◆ **Request**: Every entry that follows is to be set down exactly, with its pictures omitted.
═══ Recorded information ═══
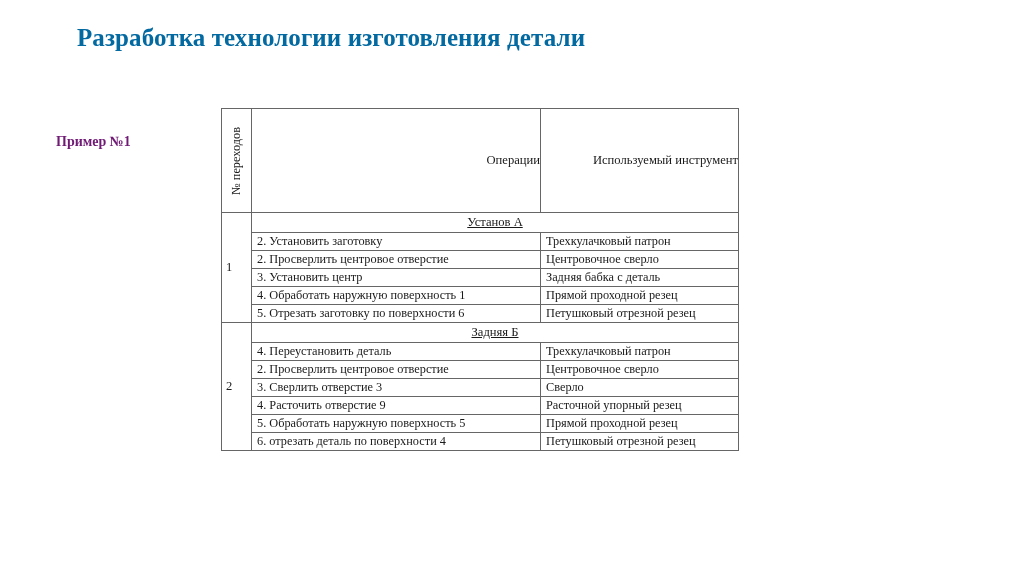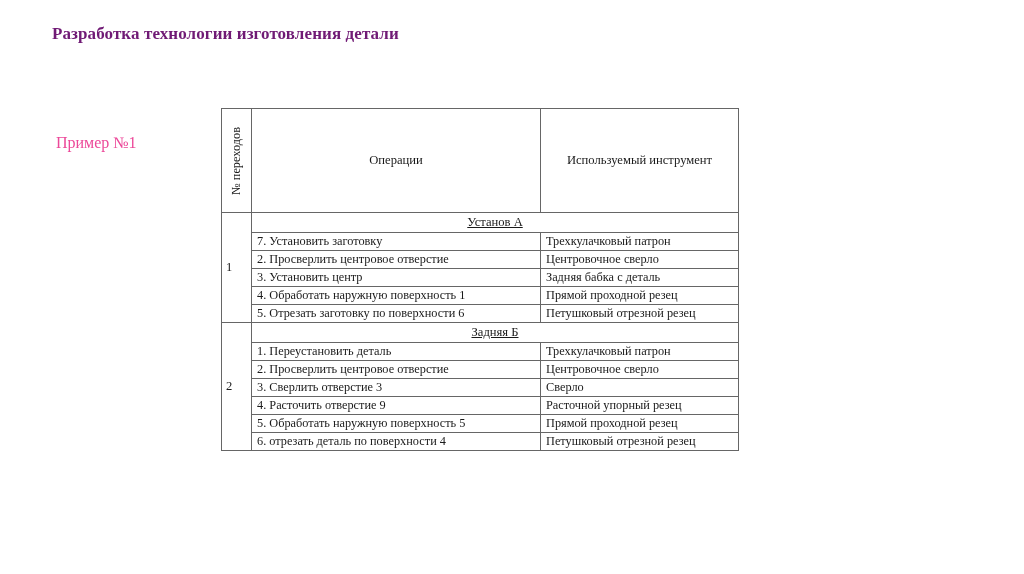--- a/index.html
+++ b/index.html
@@ -19,38 +19,38 @@
 
   .slide {
     position: absolute;
     inset: 0;
     background: #ffffff;
   }
 
   
   .page-title {
     position: absolute;
-    left: 52px;
+    left: 77px;
     top: 24px;
-    font-size: 17px;
+    font-size: 25px;
     font-weight: 700;
     letter-spacing: 0.1px;
     white-space: nowrap;
-    color: #701a75;
+    color: #0369a1;
   }
 
   
   .example-label {
     position: absolute;
     left: 56px;
     top: 134px;
-    font-size: 16px;
-    font-weight: 400;
-    white-space: nowrap;
-    color: #ec4899;
+    font-size: 14px;
+    font-weight: 700;
+    white-space: nowrap;
+    color: #701a75;
   }
 
   
   .tbl-wrap {
     position: absolute;
     left: 221px;
     top: 108px;
     width: 517px;
   }
   table.proc {
@@ -81,21 +81,21 @@
   .rot-label {
     position: absolute;
     left: 50%;
     top: 50%;
     transform: translate(-50%, -50%) rotate(-90deg);
     transform-origin: center center;
     white-space: nowrap;
     font-size: 12.3px;
   }
   .hdr-cell {
-    text-align: center;
+    text-align: right;
     height: 103px;
     font-size: 12.6px;
   }
 
   
   .sec-num {
     text-align: left;
     padding: 0 0 0 4px !important;
     font-size: 12.6px;
     vertical-align: top;
@@ -146,21 +146,21 @@
           </td>
           <td class="hdr-cell">Операции</td>
           <td class="hdr-cell">Используемый инструмент</td>
         </tr>
 
         <tr>
           <td class="sec-num" rowspan="6">1</td>
           <td class="sec-title" colspan="2">Установ А</td>
         </tr>
         <tr>
-          <td class="cell-op">7. Установить заготовку</td>
+          <td class="cell-op">2. Установить заготовку</td>
           <td class="cell-tool">Трехкулачковый патрон</td>
         </tr>
         <tr>
           <td class="cell-op">2. Просверлить центровое отверстие</td>
           <td class="cell-tool">Центровочное сверло</td>
         </tr>
         <tr>
           <td class="cell-op">3. Установить центр</td>
           <td class="cell-tool">Задняя бабка с деталь</td>
         </tr>
@@ -171,21 +171,21 @@
         <tr>
           <td class="cell-op">5. Отрезать заготовку по поверхности 6</td>
           <td class="cell-tool">Петушковый отрезной резец</td>
         </tr>
 
         <tr>
           <td class="sec-num" rowspan="7">2</td>
           <td class="sec-title" colspan="2">Задняя Б</td>
         </tr>
         <tr>
-          <td class="cell-op">1. Переустановить деталь</td>
+          <td class="cell-op">4. Переустановить деталь</td>
           <td class="cell-tool">Трехкулачковый патрон</td>
         </tr>
         <tr>
           <td class="cell-op">2. Просверлить центровое отверстие</td>
           <td class="cell-tool">Центровочное сверло</td>
         </tr>
         <tr>
           <td class="cell-op">3. Сверлить отверстие 3</td>
           <td class="cell-tool">Сверло</td>
         </tr>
═══
◆ **Exercise answer**:
--- a/index.html
+++ b/index.html
@@ -19,38 +19,38 @@
 
   .slide {
     position: absolute;
     inset: 0;
     background: #ffffff;
   }
 
   
   .page-title {
     position: absolute;
-    left: 52px;
+    left: 77px;
     top: 24px;
-    font-size: 17px;
+    font-size: 25px;
     font-weight: 700;
     letter-spacing: 0.1px;
     white-space: nowrap;
-    color: #701a75;
+    color: #0369a1;
   }
 
   
   .example-label {
     position: absolute;
     left: 56px;
     top: 134px;
-    font-size: 16px;
-    font-weight: 400;
-    white-space: nowrap;
-    color: #ec4899;
+    font-size: 14px;
+    font-weight: 700;
+    white-space: nowrap;
+    color: #701a75;
   }
 
   
   .tbl-wrap {
     position: absolute;
     left: 221px;
     top: 108px;
     width: 517px;
   }
   table.proc {
@@ -81,21 +81,21 @@
   .rot-label {
     position: absolute;
     left: 50%;
     top: 50%;
     transform: translate(-50%, -50%) rotate(-90deg);
     transform-origin: center center;
     white-space: nowrap;
     font-size: 12.3px;
   }
   .hdr-cell {
-    text-align: center;
+    text-align: right;
     height: 103px;
     font-size: 12.6px;
   }
 
   
   .sec-num {
     text-align: left;
     padding: 0 0 0 4px !important;
     font-size: 12.6px;
     vertical-align: top;
@@ -146,21 +146,21 @@
           </td>
           <td class="hdr-cell">Операции</td>
           <td class="hdr-cell">Используемый инструмент</td>
         </tr>
 
         <tr>
           <td class="sec-num" rowspan="6">1</td>
           <td class="sec-title" colspan="2">Установ А</td>
         </tr>
         <tr>
-          <td class="cell-op">7. Установить заготовку</td>
+          <td class="cell-op">2. Установить заготовку</td>
           <td class="cell-tool">Трехкулачковый патрон</td>
         </tr>
         <tr>
           <td class="cell-op">2. Просверлить центровое отверстие</td>
           <td class="cell-tool">Центровочное сверло</td>
         </tr>
         <tr>
           <td class="cell-op">3. Установить центр</td>
           <td class="cell-tool">Задняя бабка с деталь</td>
         </tr>
@@ -171,21 +171,21 @@
         <tr>
           <td class="cell-op">5. Отрезать заготовку по поверхности 6</td>
           <td class="cell-tool">Петушковый отрезной резец</td>
         </tr>
 
         <tr>
           <td class="sec-num" rowspan="7">2</td>
           <td class="sec-title" colspan="2">Задняя Б</td>
         </tr>
         <tr>
-          <td class="cell-op">1. Переустановить деталь</td>
+          <td class="cell-op">4. Переустановить деталь</td>
           <td class="cell-tool">Трехкулачковый патрон</td>
         </tr>
         <tr>
           <td class="cell-op">2. Просверлить центровое отверстие</td>
           <td class="cell-tool">Центровочное сверло</td>
         </tr>
         <tr>
           <td class="cell-op">3. Сверлить отверстие 3</td>
           <td class="cell-tool">Сверло</td>
         </tr>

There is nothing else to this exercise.